[Gluster-users] [SPAM?] Re: strange error hangs any access to gluster mount

Tue Apr 5 20:38:29 UTC 2011

On 04/05/2011 03:08 PM, Burnash, James wrote:
> Hi Jeff.
> 
> Thanks again for the help - it's much appreciated.
> 
> I tried suggestion (1), and as you suspected - no joy.
> 
> For suggestions (2) and (3) - I haven't done (2) yet, because I don't
> have any available empty bricks to migrate the data from g04. I have
> plenty of space on existing bricks, but I don't think (from the docs)
> that is the intention of this activity, and I'd hate to lose data, as
> I'm already somewhat in the dog house.

You mean you haven't done (3) yet, right?  (2) shouldn't require any
extra space.

> Can you think of any work around to this problem? And what would be
> the effect of just implementing step (2)?
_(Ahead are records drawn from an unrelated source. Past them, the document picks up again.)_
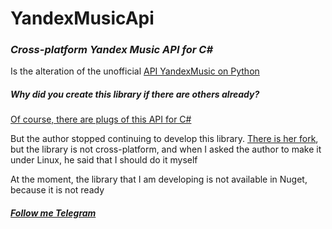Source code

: # YandexMusicApi

### _Cross-platform Yandex Music API for C#_


Is the alteration of the unofficial [API YandexMusic on Python](https://github.com/MarshalX/yandex-music-api)

##### _Why did you create this library if there are others already?_
[Of course, there are plugs of this API for C#](https://github.com/Winster332/Yandex.Music.Api)

But the author stopped continuing to develop this library.
[There is her fork](https://github.com/Winster332/Yandex.Music.Api), but the library is not cross-platform, and when I asked the author to make it under Linux, he said that I should do it myself

At the moment, the library that I am developing is not available in Nuget, because it is not ready

##### [_Follow me Telegram_](https://t.me/kirmozor)
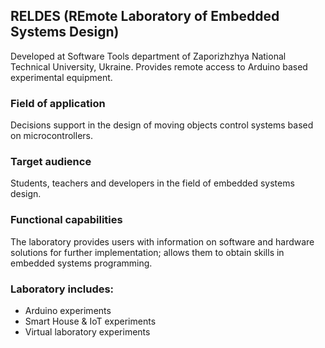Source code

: ## RELDES (REmote Laboratory of Embedded Systems Design)
Developed at Software Tools department of Zaporizhzhya National Technical University, Ukraine. Provides remote access to Arduino based experimental equipment.
### Field of application
Decisions support in the design of moving objects control systems based on microcontrollers.

### Target audience
Students, teachers and developers in the field of embedded systems design.

### Functional capabilities
The laboratory provides users with information on software and hardware solutions for further implementation; allows them to obtain skills in embedded systems programming.
### Laboratory includes:
- Arduino experiments
- Smart House & IoT experiments
- Virtual laboratory experiments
The effect should be to create a hash space that has no gaps or
overlaps, which will keep DHT in its normal state instead of trying (and
apparently failing) to self-heal. In the normal state, if DHT fails to
find a file where it expects based on hashing, it will find it elsewhere
and create a linkfile on a file-by-file basis. This might be slightly
inefficient until a rebalance is done, but with the top-level xattrs
manually repaired the rebalance might actually succeed. Alternatively,
the setfattr might fail, in which case we have something much simpler to
diagnose on those local filesystems.

I can't say there's no risk of data loss with any of these approaches,
I'm afraid, since we're in such a weird state and don't know how we got
there. What I can say is that, from my knowledge of the code, setting
that xattr manually shouldn't carry any greater risk of data loss than
removing them did. The worst outcome that seems likely is that it
doesn't help and we end up exactly where we are already.

> -----Original Message----- From: Jeff Darcy
> Now it looks like g04 on gfs17/gfs18 has no DHT xattrs at all,
> leaving a hole from d999998c to e6666657. From the log, the
> "background meta-data self-heal" messages are probably related to
> that, though the failure messages about non-blocking inodelks (line
> 713) and possible split brain (e.g. line 777) still seem a bit odd.
> There are also some messages about timeouts (e.g. line 851) that are
> probably unrelated but might be worth investigating. I can suggest a
> few possible courses of action:
> 
> (1) Do a "getfattr -n trusted.distribute.fix.layout" on the root
> (from the client side) to force the layouts to be recalculated. This
> is the same hook that's used by the first part of the rebalance code,
> but only does this one part on one directory. OTOH, it's also the
> same thing the self-heal should have done, so I kind of expect it
> will fail (harmlessly) in the same way.
> 
> (2) Manually set the xattr on gfs{17,18}:/.../g04 to the "correct" 
> value, like so:
> 
> setfattr -n trusted.glusterfs.dht -v \ 
> 0x0000000100000000d999998ce6666657 g04
> 
> (3) Migrate the data off that volume to others, remove/nuke/rebuild
> it, then add it back in a pristine state and rebalance.